- **EXERCISE AIM**: An exact copy of all the entries is needed, with no images in it.

- **SOURCE MATERIAL**:
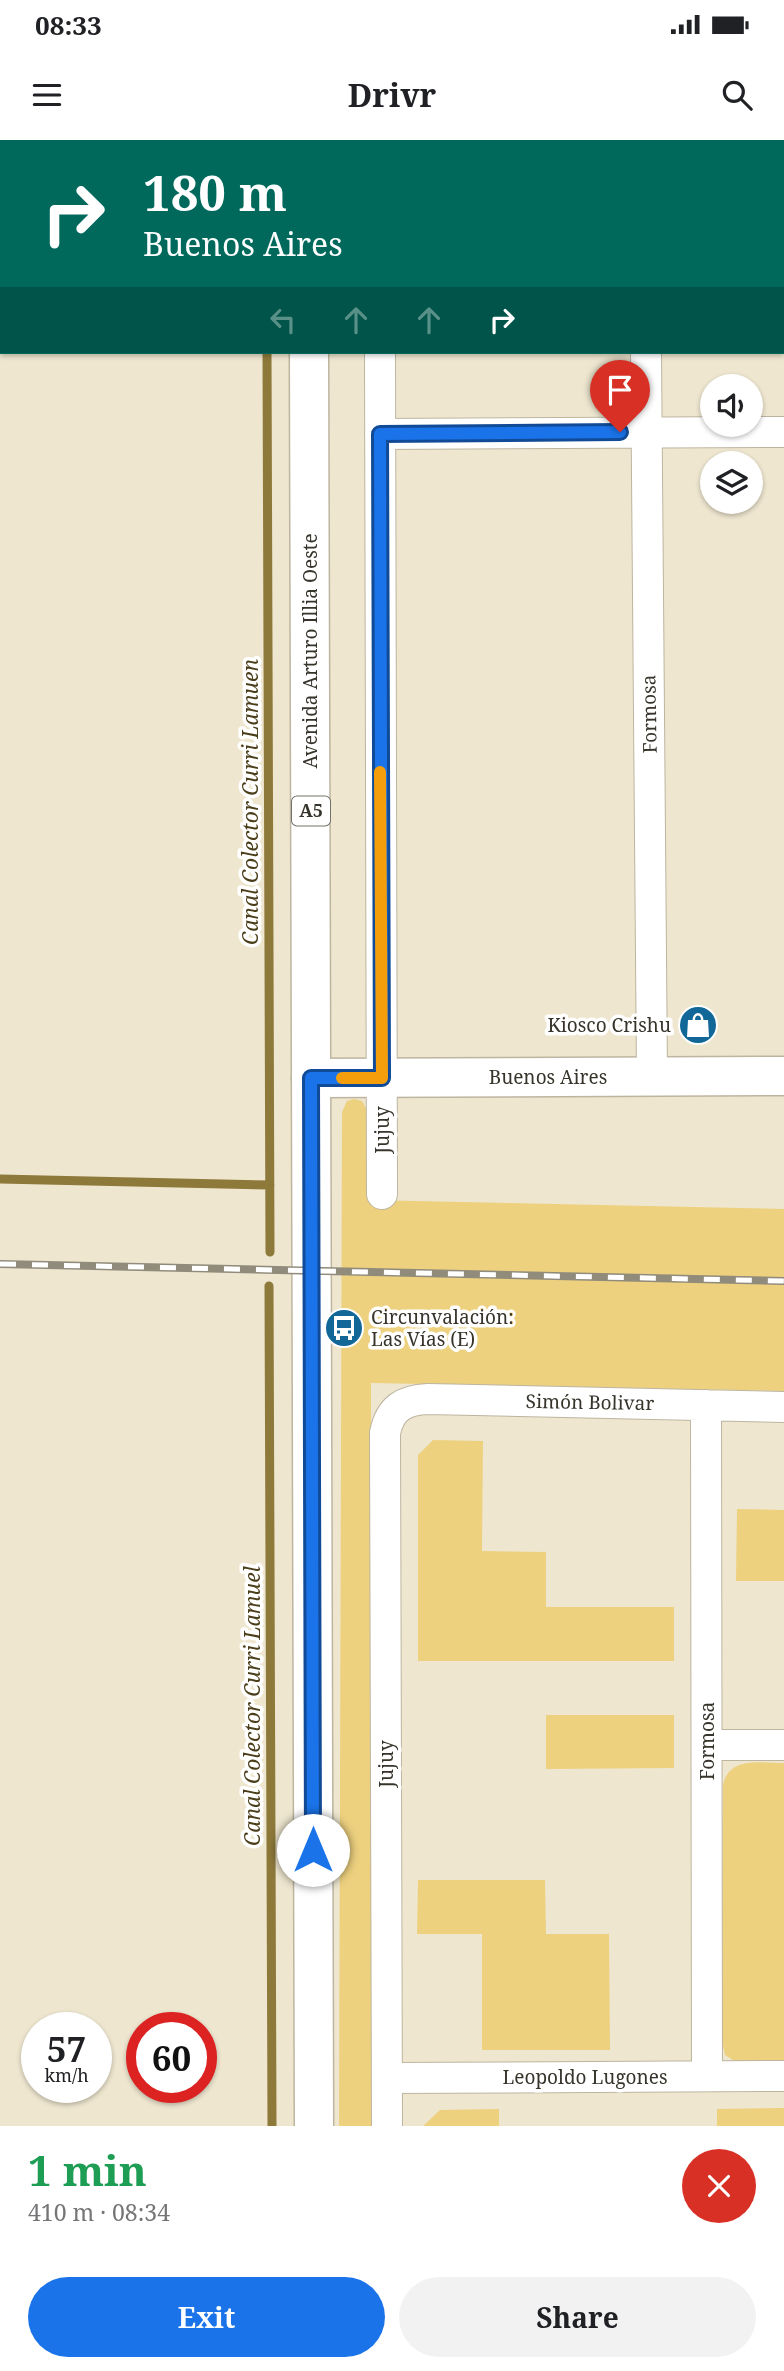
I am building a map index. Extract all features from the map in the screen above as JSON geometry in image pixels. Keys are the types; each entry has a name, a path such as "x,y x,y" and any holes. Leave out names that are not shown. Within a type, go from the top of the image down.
{"main road":[{"name":"Avenida Arturo Illia Oeste","path":"309,354 314,2126"},
{"name":"Buenos Aires","path":"311,1078 784,1076"}],"street":[{"name":"Jujuy","path":"380,354 382,1194"},
{"name":"Formosa","path":"646,354 652,1077"},
{"path":"380,434 784,432"},
{"name":"Simón Bolivar","path":"398,1406 428,1399 784,1407"},
{"name":"Formosa","path":"706,1405 707,2077"},
{"name":"Jujuy","path":"387,2126 385,1433 387,1423 398,1406"},
{"path":"707,1745 784,1745"},
{"name":"Leopoldo Lugones","path":"387,2078 784,2076"}],"shaded area":[{"path":"347,1101 362,1101 366,1108 367,1200 784,1209 784,1391 371,1383 371,2126 339,2126 342,1112"},
{"path":"433,1440 483,1441 482,1551 546,1552 546,1607 674,1607 674,1661 418,1661 418,1455"},
{"path":"737,1509 784,1510 784,1581 736,1581"},
{"path":"546,1715 674,1715 674,1768 546,1769"},
{"path":"756,1762 784,1763 784,2062 736,2062 725,2055 722,2041 723,1785 726,1776 739,1765"},
{"path":"418,1880 545,1880 546,1934 609,1934 610,2050 482,2050 482,1934 417,1934"},
{"path":"784,2108 784,2126 717,2126 717,2109"},
{"path":"499,2109 499,2126 423,2126 440,2110"}],"waterway":[{"name":"Canal Colector Curri Lamuen","path":"267,354 270,1252"},
{"path":"0,1179 270,1185"},
{"name":"Canal Colector Curri Lamuel","path":"269,1286 272,2126"}],"railway":[{"path":"0,1264 784,1281"}],"slow traffic":[{"path":"342,1078 382,1078 380,772"}],"place":[{"name":"Kiosco Crishu","path":"698,1025"},
{"name":"Circunvalación: Las Vías (E)","path":"344,1328"}],"route":[{"path":"313,1850 311,1078 382,1078 380,434 620,432"}]}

- **TASK RESULT**:
I am building a map index. Extract all features from the map in the screen above as JSON geometry in image pixels. Keys are the types; each entry has a name, a path such as "x,y x,y" and any holes. Leave out names that are not shown. Within a type, go from the top of the image down.
{"main road":[{"name":"Avenida Arturo Illia Oeste","path":"309,354 314,2126"},
{"name":"Buenos Aires","path":"311,1078 784,1076"}],"street":[{"name":"Jujuy","path":"380,354 382,1194"},
{"name":"Formosa","path":"646,354 652,1077"},
{"path":"380,434 784,432"},
{"name":"Simón Bolivar","path":"398,1406 428,1399 784,1407"},
{"name":"Formosa","path":"706,1405 707,2077"},
{"name":"Jujuy","path":"387,2126 385,1433 387,1423 398,1406"},
{"path":"707,1745 784,1745"},
{"name":"Leopoldo Lugones","path":"387,2078 784,2076"}],"shaded area":[{"path":"347,1101 362,1101 366,1108 367,1200 784,1209 784,1391 371,1383 371,2126 339,2126 342,1112"},
{"path":"433,1440 483,1441 482,1551 546,1552 546,1607 674,1607 674,1661 418,1661 418,1455"},
{"path":"737,1509 784,1510 784,1581 736,1581"},
{"path":"546,1715 674,1715 674,1768 546,1769"},
{"path":"756,1762 784,1763 784,2062 736,2062 725,2055 722,2041 723,1785 726,1776 739,1765"},
{"path":"418,1880 545,1880 546,1934 609,1934 610,2050 482,2050 482,1934 417,1934"},
{"path":"784,2108 784,2126 717,2126 717,2109"},
{"path":"499,2109 499,2126 423,2126 440,2110"}],"waterway":[{"name":"Canal Colector Curri Lamuen","path":"267,354 270,1252"},
{"path":"0,1179 270,1185"},
{"name":"Canal Colector Curri Lamuel","path":"269,1286 272,2126"}],"railway":[{"path":"0,1264 784,1281"}],"slow traffic":[{"path":"342,1078 382,1078 380,772"}],"place":[{"name":"Kiosco Crishu","path":"698,1025"},
{"name":"Circunvalación: Las Vías (E)","path":"344,1328"}],"route":[{"path":"313,1850 311,1078 382,1078 380,434 620,432"}]}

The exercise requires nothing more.